◆ **PAGE EXCERPT**
· · ·

2. The automatic blockage removing device for the sticky and wet materials as claimed in claim 1, wherein: the driving assembly (30) comprises a first gear (35) arranged on the rotating ring (31), a second gear (36) arranged on the rotating ring (31), a first reset block (37) arranged on the fixed barrel (12), a second reset block (38) arranged on the second gear (36), a driving gear (39) arranged on the fixed barrel (12), a telescopic rod (390) arranged on the driving gear (39), a helical gear (391) arranged on the telescopic rod (390), a limit groove (392) arranged in the driving gear (39), and a limit sheet (393) arranged on the telescopic rod (390); the longitudinal section of the telescopic rod (390) is rectangular and is arranged on the driving gear (39) in a telescopic mode.

3. The automatic blockage removing device for the sticky and wet materials as claimed in claim 1, wherein: the blockage removing component (4) comprises an inclined plane (41) arranged on the fixed cylinder (12), a plurality of turnover plates (42) arranged on the fixed cylinder (12), a moving plate (43) arranged on the turnover plates (42), a gravity groove (44) arranged on the turnover plates (42), a limiting ball (45) arranged on the moving plate (43), a limiting spring (46) arranged on the limiting ball (45), a moving groove (47) arranged on the inclined plane (41), and a moving rod (48) arranged on the moving plate (43); one end of the turnover plate (42) is turned over and embedded on the fixed cylinder (12).

4. The automatic blockage removing device for the sticky and wet materials as claimed in claim 1, wherein: the scraping mechanism (2) comprises a scraping plate (21) arranged on the inner wall of the horn cylinder (11), a scraping plate gear (210) arranged in the scraping plate (21), a gear groove (22) arranged at the bottom of the horn cylinder (11), a pull rope (23) arranged on the scraping plate gear (210), a driving plate (24) arranged in the scraping plate (21), a stirring assembly (5) arranged on the driving plate (24), a return spring (25) arranged on the driving plate (24), a small scraping plate (26) arranged on the side edge of the driving plate (24), a rotary ball (27) arranged on the small scraping plate (26), a lifting groove (28) arranged in the scraping plate (21), and a support rod (29) arranged on the small scraping plate (26); one end of the small scraper (26) is movably embedded on the side wall of the driving plate (24), and the other end of the small scraper is abutted against the inner wall of the horn cylinder (11); the rotary ball (27) is connected with the small scraper (26) and the side wall of the scraper (21).

· · ·

◆ **TO DO**
1 > In the claims excerpt, list every part that claim 3 says the blockage removing component (4) comprises, with its reference numeral.
2 > Repeat the passage of the claims excerpt starting at "3. The automatic" and ending at "fixed cylinder (12).".

◆ **Saved entries**

· · ·

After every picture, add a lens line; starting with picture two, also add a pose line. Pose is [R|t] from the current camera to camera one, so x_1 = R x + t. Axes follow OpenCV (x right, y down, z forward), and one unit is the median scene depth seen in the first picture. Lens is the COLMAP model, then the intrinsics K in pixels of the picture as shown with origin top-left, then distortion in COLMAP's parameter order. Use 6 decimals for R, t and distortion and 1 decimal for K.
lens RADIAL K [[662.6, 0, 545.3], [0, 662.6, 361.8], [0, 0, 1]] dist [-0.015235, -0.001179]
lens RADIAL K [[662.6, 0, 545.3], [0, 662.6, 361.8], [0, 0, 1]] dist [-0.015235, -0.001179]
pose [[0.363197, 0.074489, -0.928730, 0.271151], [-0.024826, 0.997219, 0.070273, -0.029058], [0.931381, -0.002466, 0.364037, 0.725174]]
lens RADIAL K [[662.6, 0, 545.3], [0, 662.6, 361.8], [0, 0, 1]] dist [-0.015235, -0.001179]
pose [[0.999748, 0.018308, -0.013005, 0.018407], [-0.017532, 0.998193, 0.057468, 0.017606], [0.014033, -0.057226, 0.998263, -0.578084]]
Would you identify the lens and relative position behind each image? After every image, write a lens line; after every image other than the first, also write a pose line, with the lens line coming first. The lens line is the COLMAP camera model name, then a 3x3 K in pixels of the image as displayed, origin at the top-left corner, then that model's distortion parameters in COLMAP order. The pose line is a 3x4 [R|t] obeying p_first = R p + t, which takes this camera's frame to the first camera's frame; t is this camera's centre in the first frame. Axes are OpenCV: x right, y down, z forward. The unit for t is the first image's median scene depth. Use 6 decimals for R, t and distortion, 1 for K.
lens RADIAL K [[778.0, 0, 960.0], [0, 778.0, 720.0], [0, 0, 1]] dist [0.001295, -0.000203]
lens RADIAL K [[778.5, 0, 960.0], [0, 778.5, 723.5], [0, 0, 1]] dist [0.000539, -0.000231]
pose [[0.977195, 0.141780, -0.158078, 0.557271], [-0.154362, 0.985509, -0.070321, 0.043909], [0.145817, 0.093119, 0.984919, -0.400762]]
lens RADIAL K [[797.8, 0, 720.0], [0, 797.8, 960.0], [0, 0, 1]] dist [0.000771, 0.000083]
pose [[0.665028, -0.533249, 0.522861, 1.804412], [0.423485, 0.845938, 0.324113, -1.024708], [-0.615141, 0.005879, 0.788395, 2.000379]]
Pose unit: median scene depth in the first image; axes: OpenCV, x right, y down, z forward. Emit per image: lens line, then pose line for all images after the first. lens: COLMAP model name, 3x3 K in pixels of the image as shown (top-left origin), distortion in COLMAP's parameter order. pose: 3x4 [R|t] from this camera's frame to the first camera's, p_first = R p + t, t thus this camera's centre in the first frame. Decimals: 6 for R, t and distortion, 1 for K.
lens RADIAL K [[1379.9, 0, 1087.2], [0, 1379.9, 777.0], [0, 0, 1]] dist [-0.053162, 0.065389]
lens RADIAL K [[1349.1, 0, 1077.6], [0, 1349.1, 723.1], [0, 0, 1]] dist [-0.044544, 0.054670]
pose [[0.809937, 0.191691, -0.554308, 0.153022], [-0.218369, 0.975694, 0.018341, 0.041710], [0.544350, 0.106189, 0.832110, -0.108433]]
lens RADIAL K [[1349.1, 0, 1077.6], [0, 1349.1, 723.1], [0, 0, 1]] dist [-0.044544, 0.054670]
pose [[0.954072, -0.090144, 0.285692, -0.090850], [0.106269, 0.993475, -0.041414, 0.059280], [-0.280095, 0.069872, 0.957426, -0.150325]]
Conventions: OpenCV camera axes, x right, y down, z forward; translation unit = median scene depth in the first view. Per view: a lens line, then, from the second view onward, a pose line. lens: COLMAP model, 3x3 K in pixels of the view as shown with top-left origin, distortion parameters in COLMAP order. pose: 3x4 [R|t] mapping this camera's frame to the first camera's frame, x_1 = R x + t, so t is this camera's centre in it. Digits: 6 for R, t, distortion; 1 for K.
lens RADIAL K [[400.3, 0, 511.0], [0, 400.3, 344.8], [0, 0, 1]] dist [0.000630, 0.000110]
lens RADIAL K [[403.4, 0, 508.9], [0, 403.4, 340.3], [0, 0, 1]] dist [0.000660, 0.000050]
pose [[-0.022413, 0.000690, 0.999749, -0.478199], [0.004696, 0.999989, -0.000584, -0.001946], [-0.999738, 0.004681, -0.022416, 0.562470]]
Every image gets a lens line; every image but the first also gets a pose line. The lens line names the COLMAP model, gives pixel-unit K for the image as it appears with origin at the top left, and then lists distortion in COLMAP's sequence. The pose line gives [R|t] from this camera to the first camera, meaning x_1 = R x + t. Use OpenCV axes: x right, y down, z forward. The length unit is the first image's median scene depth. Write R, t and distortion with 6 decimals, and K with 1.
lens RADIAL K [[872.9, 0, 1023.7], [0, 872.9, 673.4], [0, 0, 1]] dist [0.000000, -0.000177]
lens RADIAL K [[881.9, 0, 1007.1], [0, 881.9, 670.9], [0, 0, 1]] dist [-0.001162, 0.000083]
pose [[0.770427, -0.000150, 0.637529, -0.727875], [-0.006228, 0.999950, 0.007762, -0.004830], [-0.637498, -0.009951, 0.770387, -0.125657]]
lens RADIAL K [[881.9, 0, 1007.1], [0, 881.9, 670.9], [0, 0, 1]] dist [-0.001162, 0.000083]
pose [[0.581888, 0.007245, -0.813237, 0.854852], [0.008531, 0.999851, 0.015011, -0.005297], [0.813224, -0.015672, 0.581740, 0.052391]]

· · ·

◆ **RESPONSES BY ITEM NUMBER**
1 >
- inclined plane (41)
- turnover plates (42)
- moving plate (43)
- gravity groove (44)
- limiting ball (45)
- limiting spring (46)
- moving groove (47)
- moving rod (48)

2 >
3. The automatic blockage removing device for the sticky and wet materials as claimed in claim 1, wherein: the blockage removing component (4) comprises an inclined plane (41) arranged on the fixed cylinder (12), a plurality of turnover plates (42) arranged on the fixed cylinder (12), a moving plate (43) arranged on the turnover plates (42), a gravity groove (44) arranged on the turnover plates (42), a limiting ball (45) arranged on the moving plate (43), a limiting spring (46) arranged on the limiting ball (45), a moving groove (47) arranged on the inclined plane (41), and a moving rod (48) arranged on the moving plate (43); one end of the turnover plate (42) is turned over and embedded on the fixed cylinder (12).